Items from a data source
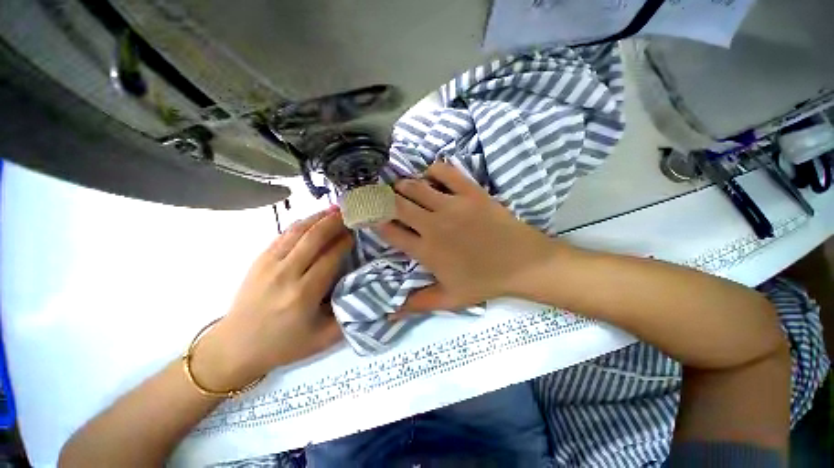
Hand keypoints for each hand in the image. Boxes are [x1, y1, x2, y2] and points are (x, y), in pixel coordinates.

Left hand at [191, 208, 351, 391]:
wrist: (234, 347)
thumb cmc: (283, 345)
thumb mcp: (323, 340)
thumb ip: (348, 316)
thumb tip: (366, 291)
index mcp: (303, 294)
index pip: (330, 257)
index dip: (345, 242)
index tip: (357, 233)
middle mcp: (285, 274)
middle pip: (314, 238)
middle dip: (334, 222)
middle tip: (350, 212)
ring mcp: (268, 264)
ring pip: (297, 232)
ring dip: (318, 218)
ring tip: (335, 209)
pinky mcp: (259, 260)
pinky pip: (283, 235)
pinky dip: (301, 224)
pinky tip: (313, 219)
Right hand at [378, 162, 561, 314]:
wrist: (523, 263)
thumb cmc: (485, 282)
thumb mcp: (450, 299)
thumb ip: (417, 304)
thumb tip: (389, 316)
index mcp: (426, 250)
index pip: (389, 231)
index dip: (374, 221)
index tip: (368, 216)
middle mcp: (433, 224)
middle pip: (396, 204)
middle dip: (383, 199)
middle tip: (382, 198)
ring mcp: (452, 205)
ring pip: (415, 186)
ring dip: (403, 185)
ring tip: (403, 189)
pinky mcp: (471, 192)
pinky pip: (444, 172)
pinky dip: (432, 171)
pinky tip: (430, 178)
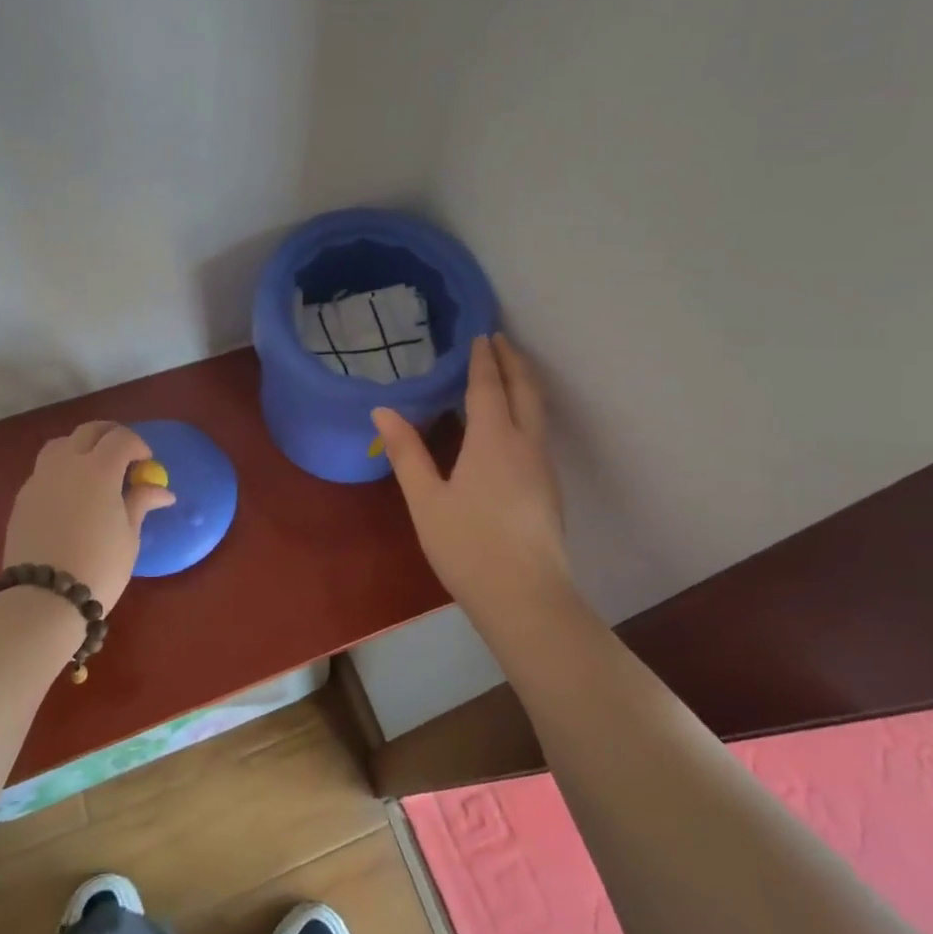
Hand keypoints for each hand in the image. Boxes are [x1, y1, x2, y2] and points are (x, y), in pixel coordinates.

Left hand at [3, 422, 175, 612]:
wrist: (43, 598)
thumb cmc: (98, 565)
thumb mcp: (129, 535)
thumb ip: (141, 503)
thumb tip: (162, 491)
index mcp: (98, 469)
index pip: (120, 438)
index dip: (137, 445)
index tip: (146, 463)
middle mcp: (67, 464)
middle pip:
---
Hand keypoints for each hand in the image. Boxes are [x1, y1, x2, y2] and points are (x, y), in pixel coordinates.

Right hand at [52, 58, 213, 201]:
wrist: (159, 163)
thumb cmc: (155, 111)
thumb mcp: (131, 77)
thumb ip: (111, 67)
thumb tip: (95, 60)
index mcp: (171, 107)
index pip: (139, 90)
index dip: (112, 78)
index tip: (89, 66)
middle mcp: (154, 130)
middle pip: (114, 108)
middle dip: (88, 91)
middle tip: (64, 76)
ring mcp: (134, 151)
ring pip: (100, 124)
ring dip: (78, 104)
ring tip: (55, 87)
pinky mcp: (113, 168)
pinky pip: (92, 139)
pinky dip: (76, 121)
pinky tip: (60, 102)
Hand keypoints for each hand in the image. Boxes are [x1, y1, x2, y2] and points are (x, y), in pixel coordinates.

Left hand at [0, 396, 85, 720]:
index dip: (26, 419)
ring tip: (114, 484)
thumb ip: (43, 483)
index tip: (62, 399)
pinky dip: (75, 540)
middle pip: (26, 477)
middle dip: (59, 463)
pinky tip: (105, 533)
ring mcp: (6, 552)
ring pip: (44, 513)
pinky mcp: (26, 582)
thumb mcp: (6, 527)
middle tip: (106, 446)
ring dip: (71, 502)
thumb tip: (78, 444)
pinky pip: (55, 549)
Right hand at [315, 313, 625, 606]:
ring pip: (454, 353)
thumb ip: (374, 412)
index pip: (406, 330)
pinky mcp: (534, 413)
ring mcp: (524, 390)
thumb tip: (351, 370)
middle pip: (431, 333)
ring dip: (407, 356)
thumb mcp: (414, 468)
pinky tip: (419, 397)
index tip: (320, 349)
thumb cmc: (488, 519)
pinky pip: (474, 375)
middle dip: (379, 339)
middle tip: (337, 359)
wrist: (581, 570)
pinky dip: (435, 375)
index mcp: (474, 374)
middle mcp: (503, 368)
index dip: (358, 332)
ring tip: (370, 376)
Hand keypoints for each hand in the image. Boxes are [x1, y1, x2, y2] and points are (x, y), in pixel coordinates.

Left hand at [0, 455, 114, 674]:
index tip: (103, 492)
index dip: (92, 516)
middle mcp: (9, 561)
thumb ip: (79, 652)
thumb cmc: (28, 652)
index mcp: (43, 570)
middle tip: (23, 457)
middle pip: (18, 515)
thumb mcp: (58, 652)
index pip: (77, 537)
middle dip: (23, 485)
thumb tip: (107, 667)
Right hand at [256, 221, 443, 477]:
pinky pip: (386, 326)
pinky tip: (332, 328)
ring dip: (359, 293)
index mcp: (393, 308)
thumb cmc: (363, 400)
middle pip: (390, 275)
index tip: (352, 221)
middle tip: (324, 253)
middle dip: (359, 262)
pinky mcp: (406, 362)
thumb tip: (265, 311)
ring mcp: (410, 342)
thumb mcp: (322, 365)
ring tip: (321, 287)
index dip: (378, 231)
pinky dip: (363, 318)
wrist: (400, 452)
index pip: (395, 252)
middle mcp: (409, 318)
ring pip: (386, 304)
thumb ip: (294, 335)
---
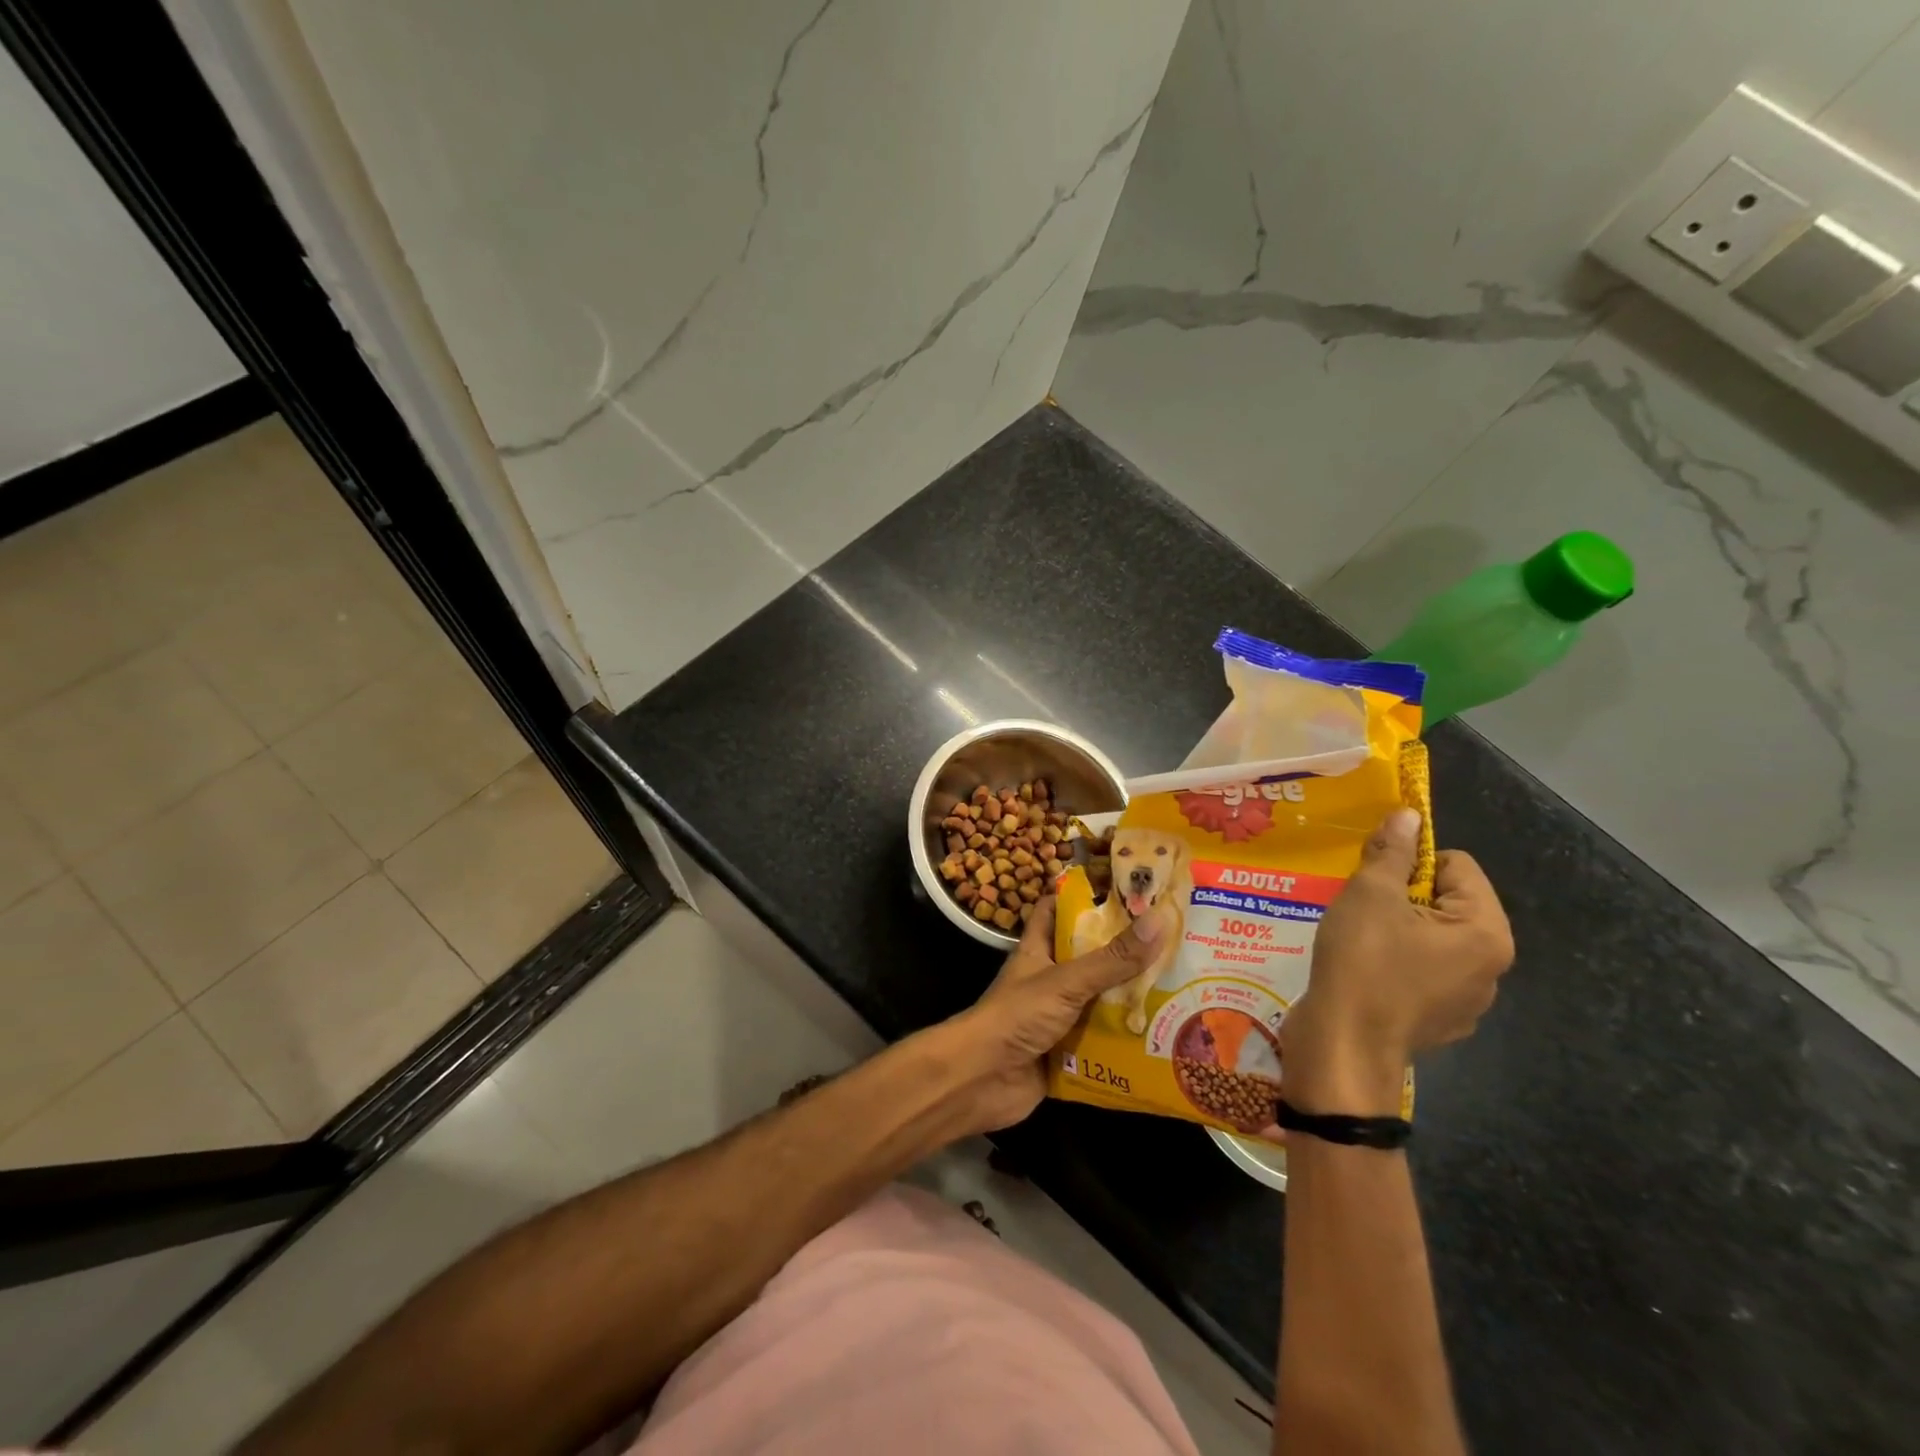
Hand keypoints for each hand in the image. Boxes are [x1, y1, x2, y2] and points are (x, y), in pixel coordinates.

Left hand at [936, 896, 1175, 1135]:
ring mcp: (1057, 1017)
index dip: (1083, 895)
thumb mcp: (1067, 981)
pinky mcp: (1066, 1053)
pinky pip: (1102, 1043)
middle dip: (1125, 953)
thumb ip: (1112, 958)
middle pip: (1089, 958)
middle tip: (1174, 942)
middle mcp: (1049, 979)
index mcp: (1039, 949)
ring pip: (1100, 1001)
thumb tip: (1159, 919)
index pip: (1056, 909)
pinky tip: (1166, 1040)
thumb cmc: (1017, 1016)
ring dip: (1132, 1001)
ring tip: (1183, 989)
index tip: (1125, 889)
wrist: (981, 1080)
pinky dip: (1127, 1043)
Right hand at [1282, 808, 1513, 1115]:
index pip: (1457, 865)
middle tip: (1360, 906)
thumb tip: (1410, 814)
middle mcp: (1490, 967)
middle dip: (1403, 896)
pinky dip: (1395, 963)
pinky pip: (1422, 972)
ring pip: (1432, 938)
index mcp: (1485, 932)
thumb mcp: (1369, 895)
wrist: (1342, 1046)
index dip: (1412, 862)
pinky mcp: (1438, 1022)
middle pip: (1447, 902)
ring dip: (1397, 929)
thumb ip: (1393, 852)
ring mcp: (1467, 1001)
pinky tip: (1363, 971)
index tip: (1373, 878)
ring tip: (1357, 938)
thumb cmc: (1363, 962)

> [Instructions to follow]: Copy out every line in the entries above that holds "Left".

> [Response to the task]:
Left hand at [191, 208, 351, 391]:
Left hand at [3, 422, 175, 612]:
Left hand at [0, 396, 85, 720]:
Left hand at [0, 455, 114, 674]:
Left hand at [936, 896, 1175, 1135]:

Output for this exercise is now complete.